Feeling a bit lost? Lacklustre? You may have decision fatigue. But, if you are suffering any of these signs, here are a few ways you can avoid it.
Have you ever heard of decision fatigue? What even is it anyway? In a super-connected world, we should be finding we are more efficient, saving time for ourselves and things that matter to us. However, it appears we now have the opposite problem.
According to recent research, which analysed more than 225 million working hours, the average user switches between tasks more than 300 times per day during working hours. That’s a lot for anyone to deal with.
Instead of being more relaxed about our super-efficiency, we are actually just trying to pack more in. The result is decision fatigue, where a lack of energy and poor focus impacts on our decision-making ability.
More and more, our careers depend on making good choices. If we can understand decision fatigue and how we can counter it, we can then make sure we’re operating at 100% all day long.
Decision fatigue in more detail
Decision fatigue is the deterioration of our ability to make good decisions after a long session of decision making. In other words, the more decisions you need to make, the worse you’re going to be at weighing all the options and making an educated, research-backed choice.
No matter how rational or sensible you are, you simply can’t make decision after decision without paying a mental price. And unlike physical fatigue, decision fatigue often happens without us knowing.
3 signs of decision fatigue
Anyone who has ever planned a wedding, managed a building project, or any project for that matter, will know how exhausting it is. Have you ever found yourself completely unable to make even the simplest decisions? Do you find yourself procrastinating or even the opposite and acting more impulsively? Are you even starting to think “I just don’t care?”
These are three signs you have decision fatigue.
You can find yourself paralysed by simple choices.
Things like staring dumbly at a computer screen are fairly commonplace. Or, agonising over what to have for lunch.
Now, this is one of the surest signs of decision fatigue. It stops you from performing well, you miss deadlines, end up sacrificing sleep. Your work and personal life suffer. Procrastinating will send you on a downward spiral, avoid it at all costs.
Impulsiveness, although it’s not a bad thing, doesn’t always help.
The downside is that it can make you more impulsive, just to get jobs off the desk.
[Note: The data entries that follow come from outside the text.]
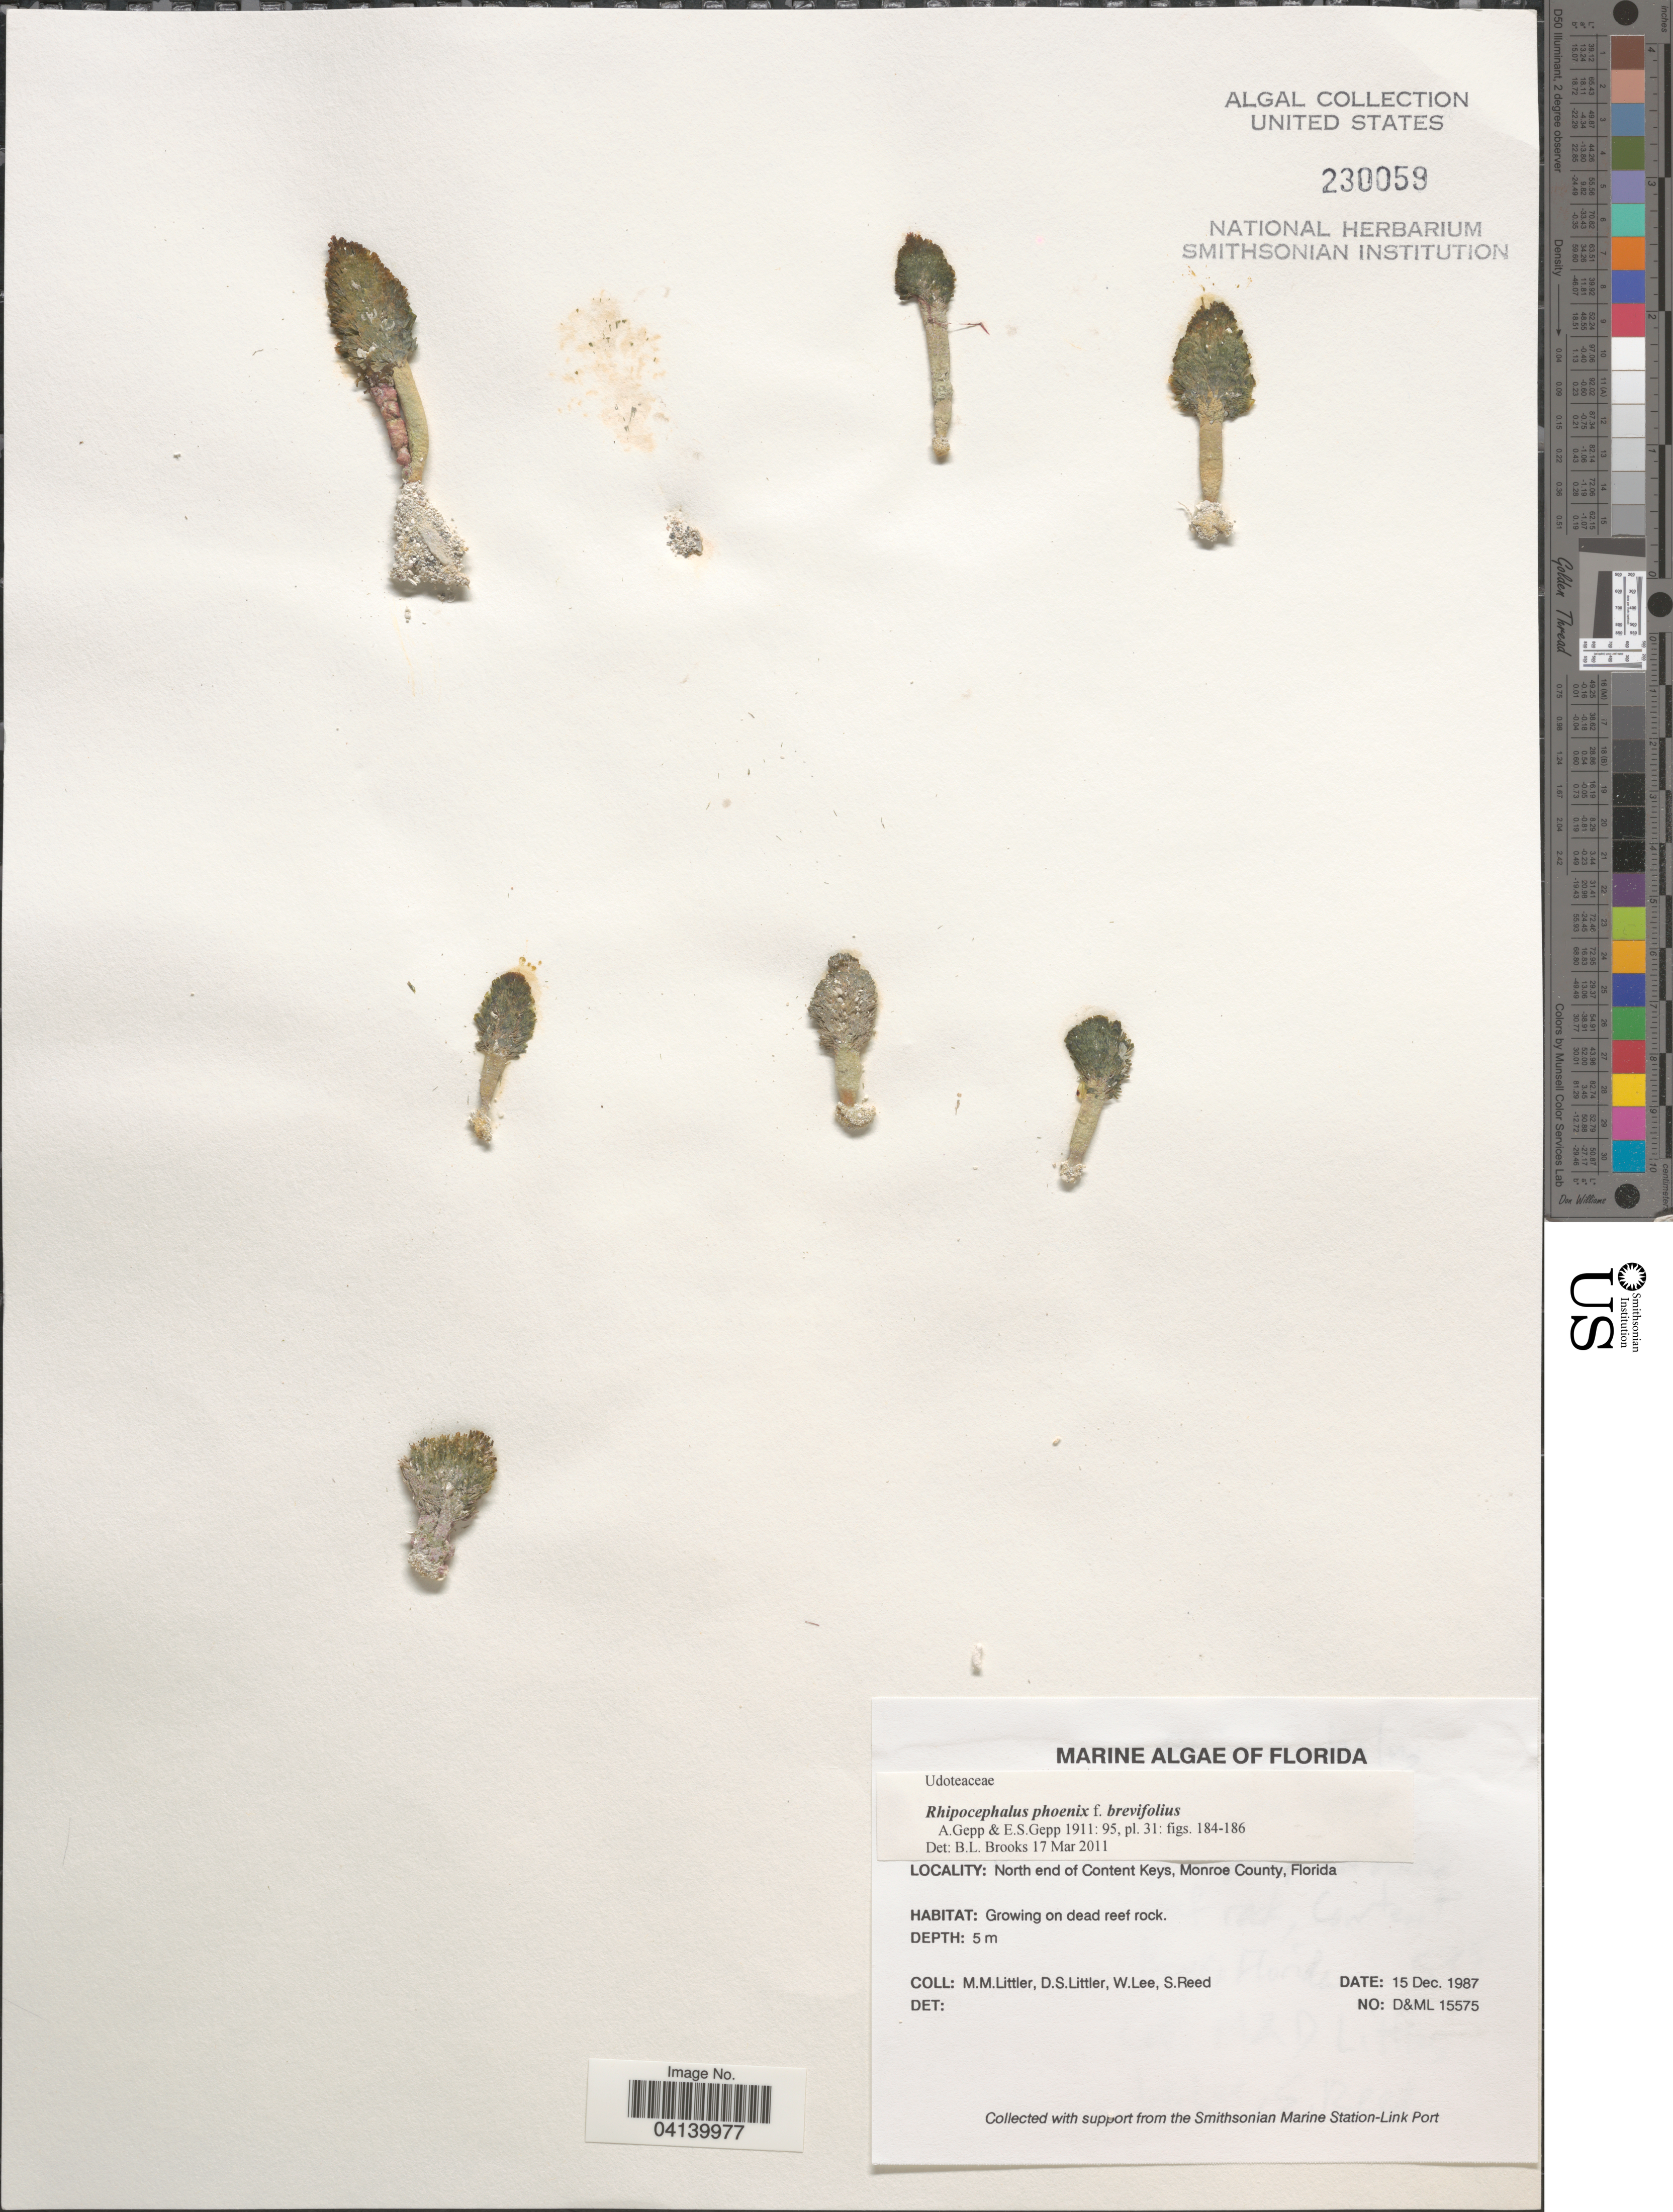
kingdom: Plantae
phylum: Chlorophyta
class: Ulvophyceae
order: Bryopsidales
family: Udoteaceae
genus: Rhipocephalus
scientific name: Rhipocephalus phoenix f. brevifolius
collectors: D. S. Littler, W. Lee & S. Reed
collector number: D&ML15575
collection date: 1987-12-15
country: United States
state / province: Florida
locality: North end of Content Keys, Monroe County.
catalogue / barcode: US 230059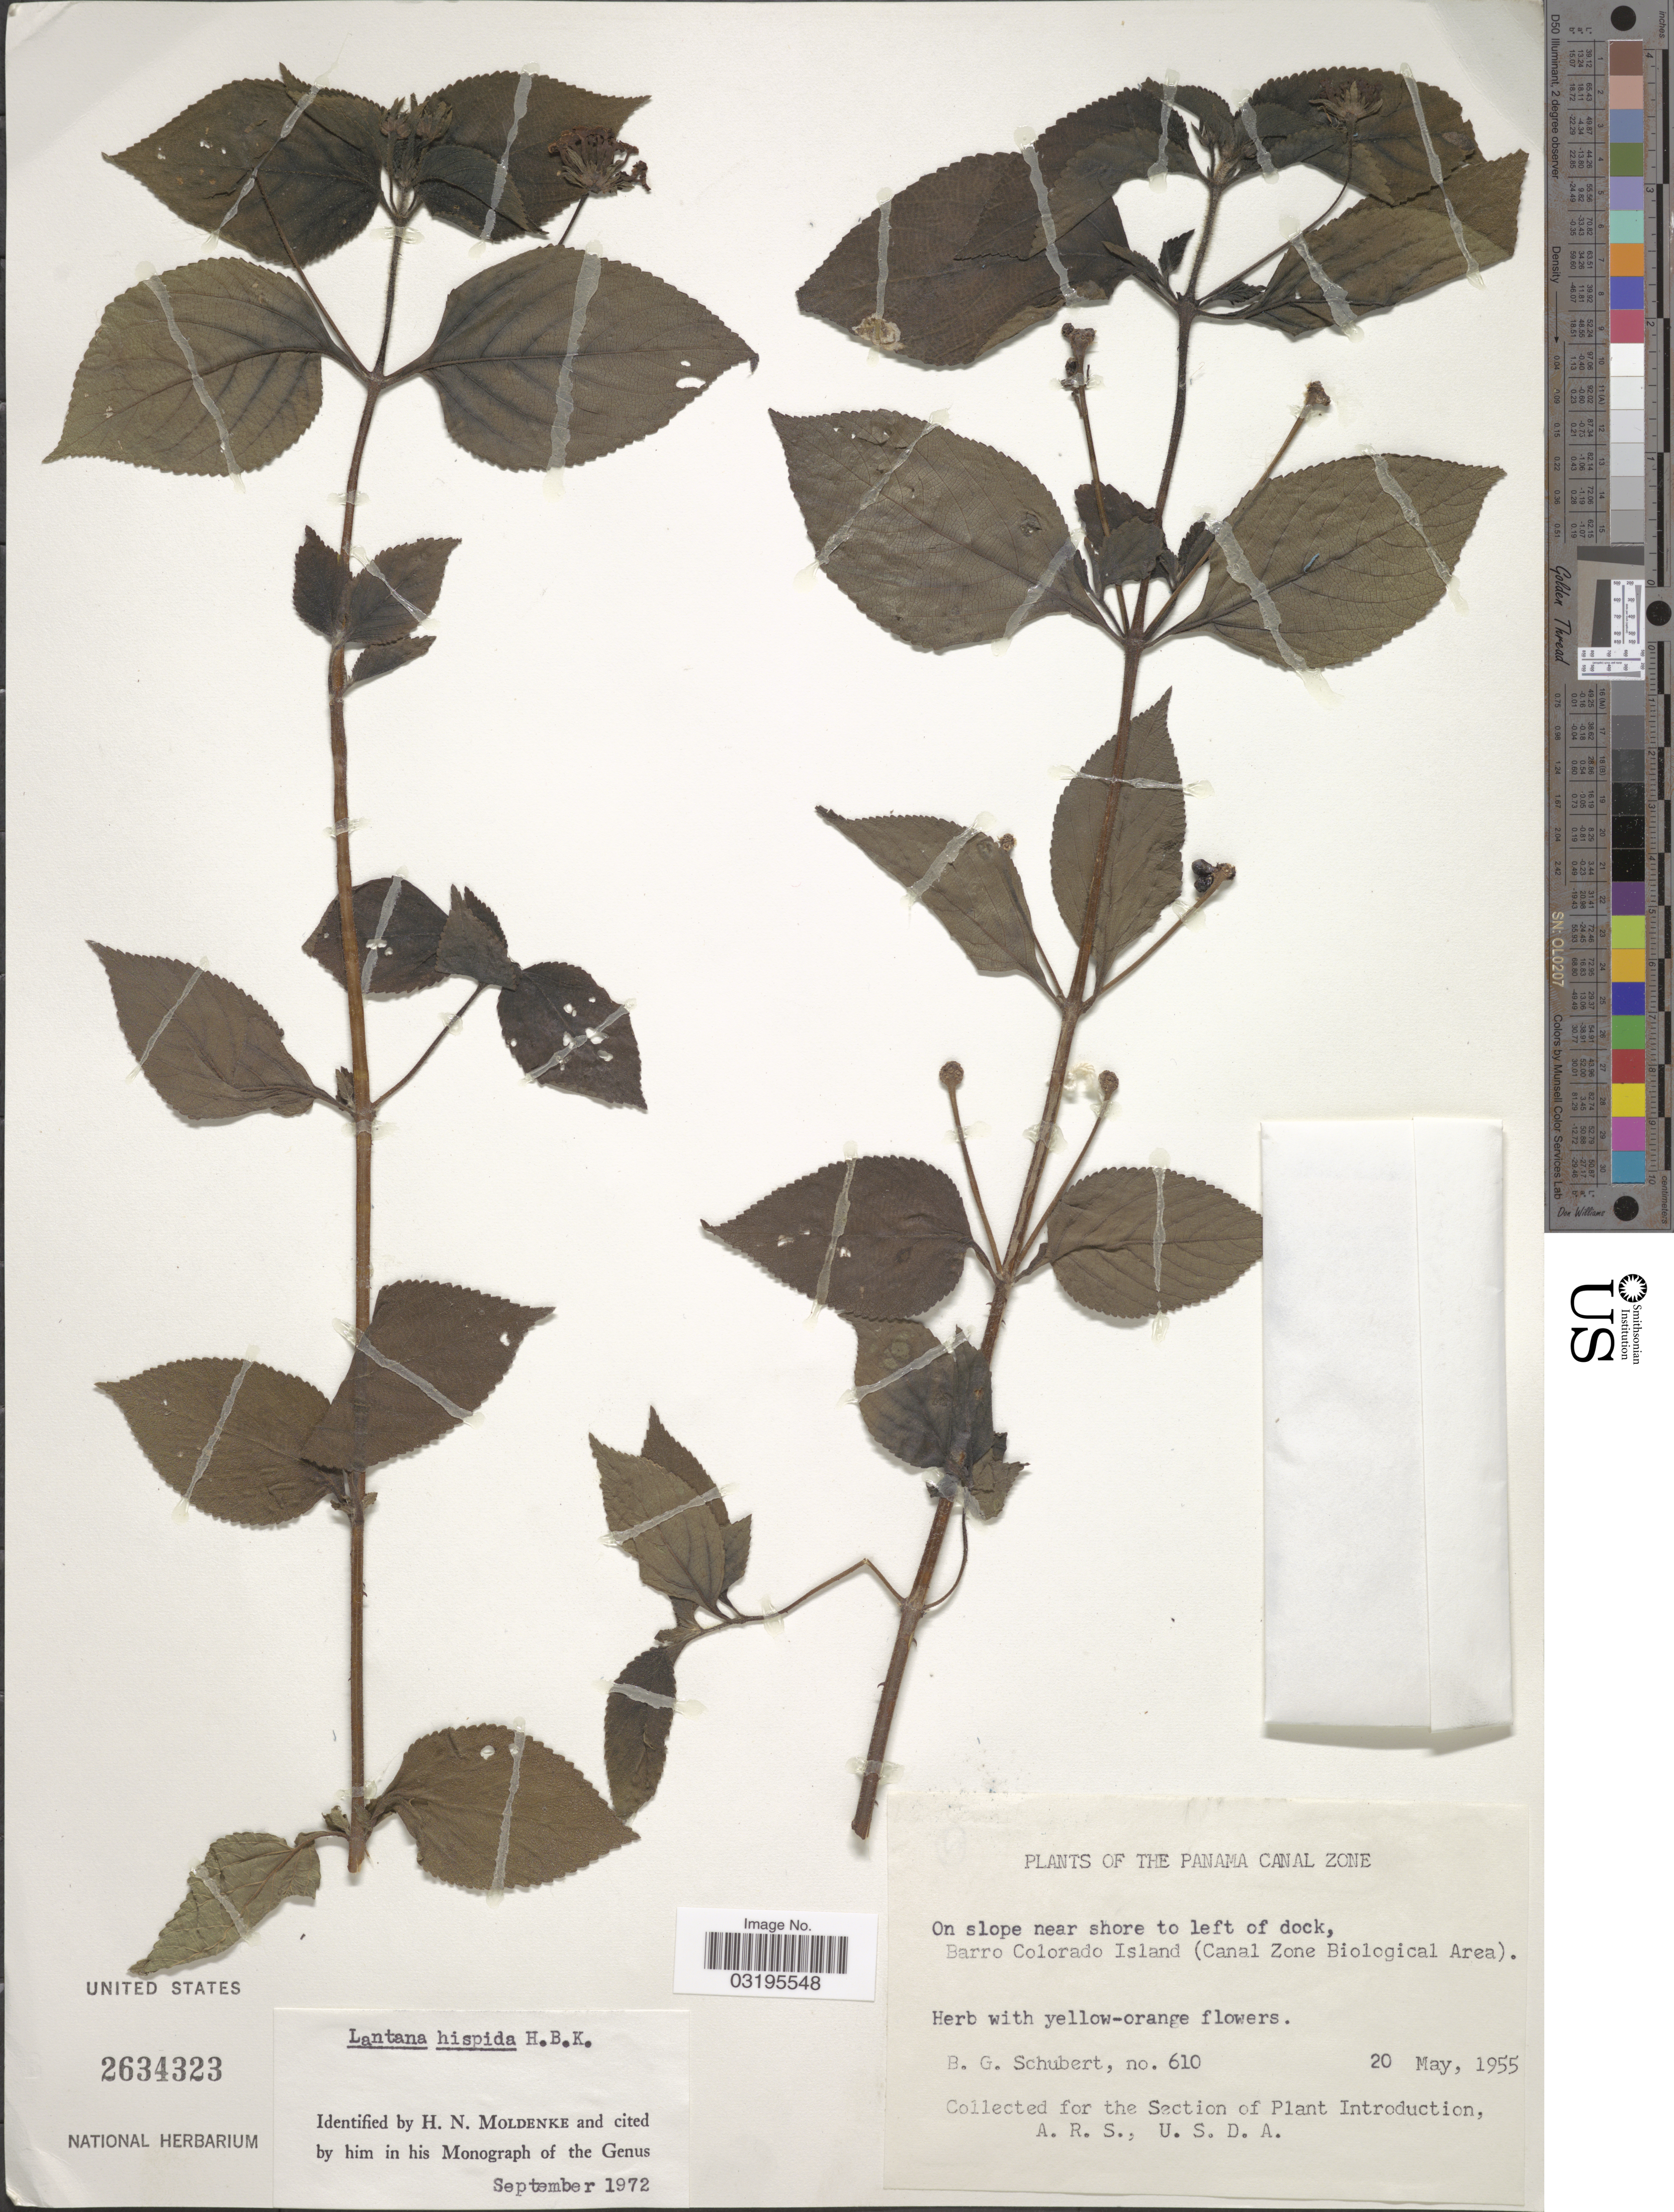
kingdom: Plantae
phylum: Tracheophyta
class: Magnoliopsida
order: Lamiales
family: Verbenaceae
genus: Lantana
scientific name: Lantana hispida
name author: Kunth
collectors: B. Schubert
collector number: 610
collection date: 1955-05-20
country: Panama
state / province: Panamá Oeste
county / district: Canal Zone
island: Barro Colorado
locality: Canal Zone. Barro Colorado Island (Canal Zone Biological Area).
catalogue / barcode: US 2634323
That just leads to chaos and it might be time to reign things in.
How to get over decision fatigue
Understand how productive you are during the day. Look at your working patterns and make a conscious, active effort to reduce the number of small decisions you need to make.
You might find it depends on your industry. Apparently, writers are early birds and find their productivity peaks during the morning. Software developers, however, don’t hit peak productivity until 2 pm!
Here are a few tips for getting over decision fatigue.
Simplify the choices you need to make throughout the day.
Work smart, not hard. Eliminate unnecessary choices from your life. This could involve anything from simplifying your wardrobe to eating the same meal for breakfast every day. You could even try having the same daily morning routine. Basically, throw aside anything you consider as decisions you’d rather not make.
Set honest priorities for earlier in the day.
Instead of using a to-do list, put stuff on a schedule that you want to get done. Set a conscious deadline for your tasks. Research shows that we are more productive in the mornings, so be sure to schedule your days to be top-heavy. Complete your most important tasks and make your most important decisions in the morning.
Focus on momentum, not willpower.
People think packing their days means they get a lot done, but that isn’t true. Avoid things like setting up back to back meetings, because even a single meeting can be exhausting. Remember that you don’t always need to complete your tasks to perfection. Sometimes it’s enough to simply get something done on time.
Decision fatigue makes us feel out of control.
And building momentum around tasks is one of the fastest ways to get that feeling of control back. If you can chain similar tasks together, there’s less chance you’ll be faced with having to “make the decision to get started.”
For each choice, determine if it’s consistent with your core values.
Identify the likely outcome and worst-case scenario, and determine how a decision will impact your resources. In other words, perform a cost/risk/benefit analysis of your choices – and avoid the ones that carry too high a cost or too much risk.
Decision fatigue can cripple the best of us. But, by learning to recognise the warning signs, establishing a decision-making framework, and cutting unnecessary choices out of your day, you can tackle it. And in so doing, you can ensure you’re more productive, more efficient, and more stress-free.